Sunday, May 3, 2015

Microcosms in relation to a whole

 After a long moment in time, as I worked on a project that stretched beyond the boundaries. A piece of work that encompassed the diversity of the passing of time, I began to crave the minute details in reaction to the amount of energy i put into the representation of the "whole". I wanted to concentrate on the little elements that made up the whole and it didn't matter if the detail was complete or relative to the moment, what was important was that it existed without any burdens of connection. It stood on it's own in a free floating reality that related to it's own elements.  So this yearning manifested in making more dolls!!!! The Doll itself is a created universe that holds references to parts of our physical world but does not abide by any of its rules. The energy that i give each creation is a moment of meditation for me.
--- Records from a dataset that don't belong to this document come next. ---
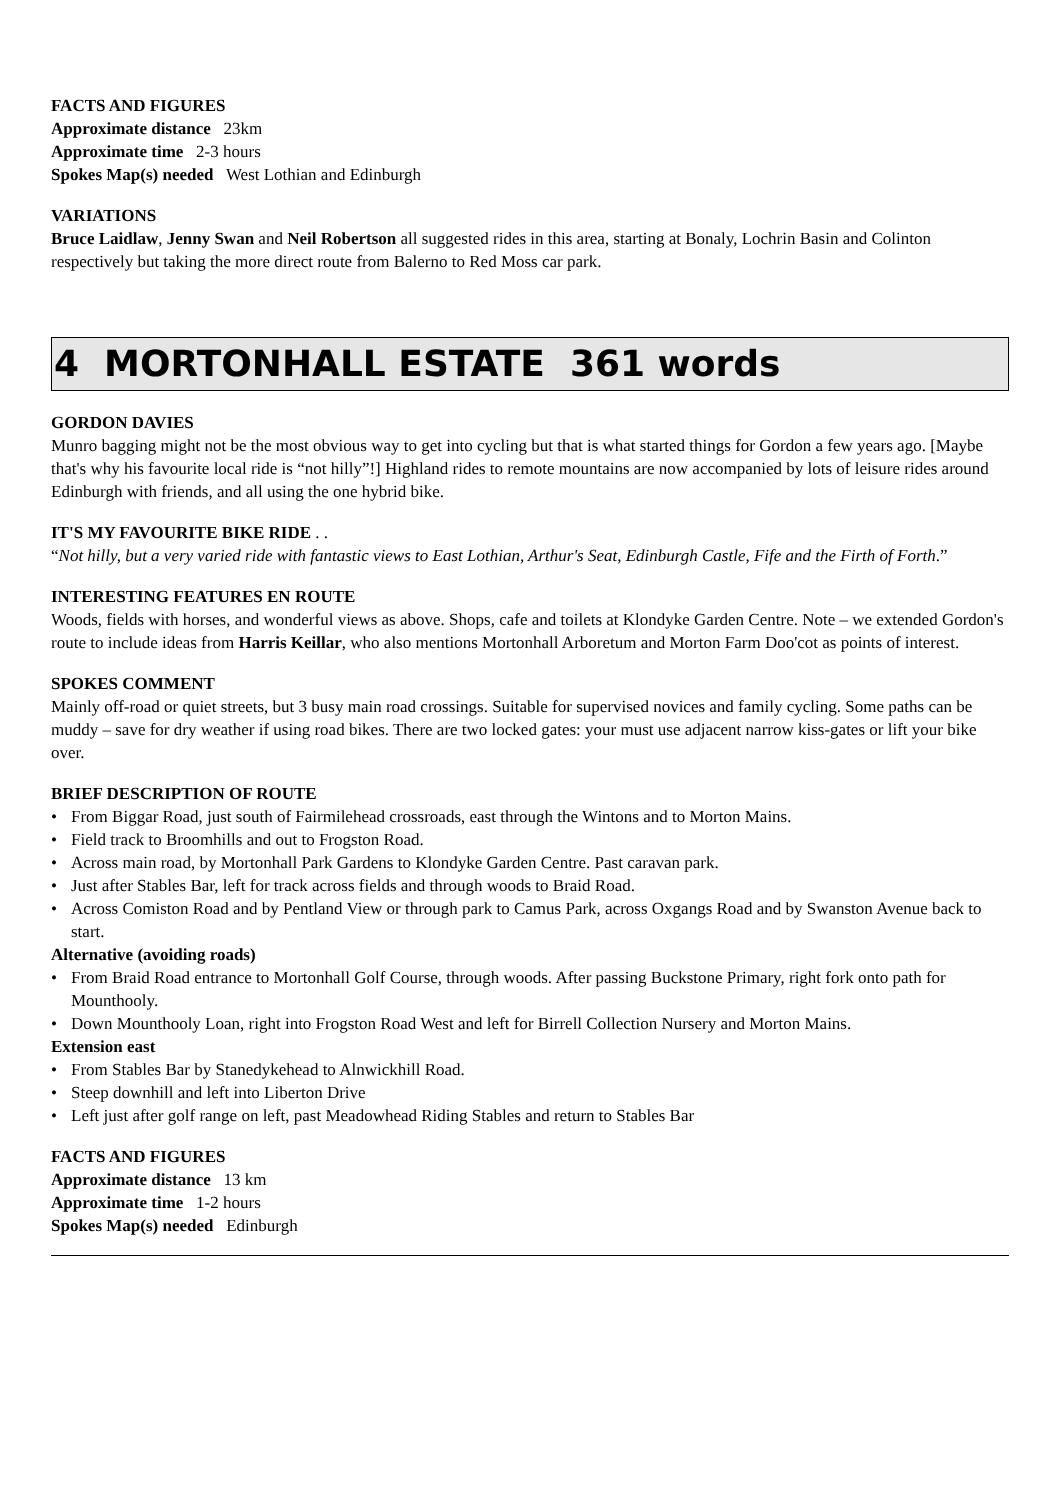FACTS AND FIGURES
Approximate distance 23km
Approximate time 2-3 hours
Spokes Map(s) needed West Lothian and Edinburgh
VARIATIONS
Bruce Laidlaw, Jenny Swan and Neil Robertson all suggested rides in this area, starting at Bonaly, Lochrin Basin and Colinton respectively but taking the more direct route from Balerno to Red Moss car park.
4 MORTONHALL ESTATE 361 words
GORDON DAVIES
Munro bagging might not be the most obvious way to get into cycling but that is what started things for Gordon a few years ago. [Maybe that's why his favourite local ride is “not hilly”!] Highland rides to remote mountains are now accompanied by lots of leisure rides around Edinburgh with friends, and all using the one hybrid bike.
IT'S MY FAVOURITE BIKE RIDE . .
“Not hilly, but a very varied ride with fantastic views to East Lothian, Arthur's Seat, Edinburgh Castle, Fife and the Firth of Forth.”
INTERESTING FEATURES EN ROUTE
Woods, fields with horses, and wonderful views as above. Shops, cafe and toilets at Klondyke Garden Centre. Note – we extended Gordon's route to include ideas from Harris Keillar, who also mentions Mortonhall Arboretum and Morton Farm Doo'cot as points of interest.
SPOKES COMMENT
Mainly off-road or quiet streets, but 3 busy main road crossings. Suitable for supervised novices and family cycling. Some paths can be muddy – save for dry weather if using road bikes. There are two locked gates: your must use adjacent narrow kiss-gates or lift your bike over.
BRIEF DESCRIPTION OF ROUTE
• From Biggar Road, just south of Fairmilehead crossroads, east through the Wintons and to Morton Mains.
• Field track to Broomhills and out to Frogston Road.
• Across main road, by Mortonhall Park Gardens to Klondyke Garden Centre. Past caravan park.
• Just after Stables Bar, left for track across fields and through woods to Braid Road.
• Across Comiston Road and by Pentland View or through park to Camus Park, across Oxgangs Road and by Swanston Avenue back to start.
Alternative (avoiding roads)
• From Braid Road entrance to Mortonhall Golf Course, through woods. After passing Buckstone Primary, right fork onto path for Mounthooly.
• Down Mounthooly Loan, right into Frogston Road West and left for Birrell Collection Nursery and Morton Mains.
Extension east
• From Stables Bar by Stanedykehead to Alnwickhill Road.
• Steep downhill and left into Liberton Drive
• Left just after golf range on left, past Meadowhead Riding Stables and return to Stables Bar
FACTS AND FIGURES
Approximate distance 13 km
Approximate time 1-2 hours
Spokes Map(s) needed Edinburgh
A moment of quieting my forever processing mind and being alone with a "familiar" which is similar to saying I am able to be alone with myself.                                                 


This instinct is externally present as well with the moon in Scorpio and the collective pull to work through pain by isolating and shutting out the big picture. This instinct to allow the pain of whatever concept of abandonment I may feel from childhood all the way to the nature of the relationships I attract in my adult life, to just move through me without judgement or attachment to the reasons why. This microcosm of my emotional life is a valuable moment for me. This moment that feels crazy and infinite is just a passing moment in time. A moment that carries with it the core essence of its conception and continues to carry it away out of my universe. The release of past pain and guilt is necessary to receive anything new energetically.                                                                                

 From this place I can create a new universe. Assign new meaning to relationship. Isolate the import elements and discard the dirty unnecessary fear based addictions to the self. Remembering this power, is unstable and uncomfortable. There are no promises and comfortable conclusions, but there is the definite knowledge that after all the chaos seeps out with the tears and fractured thought, there is the the Truth and it will remain.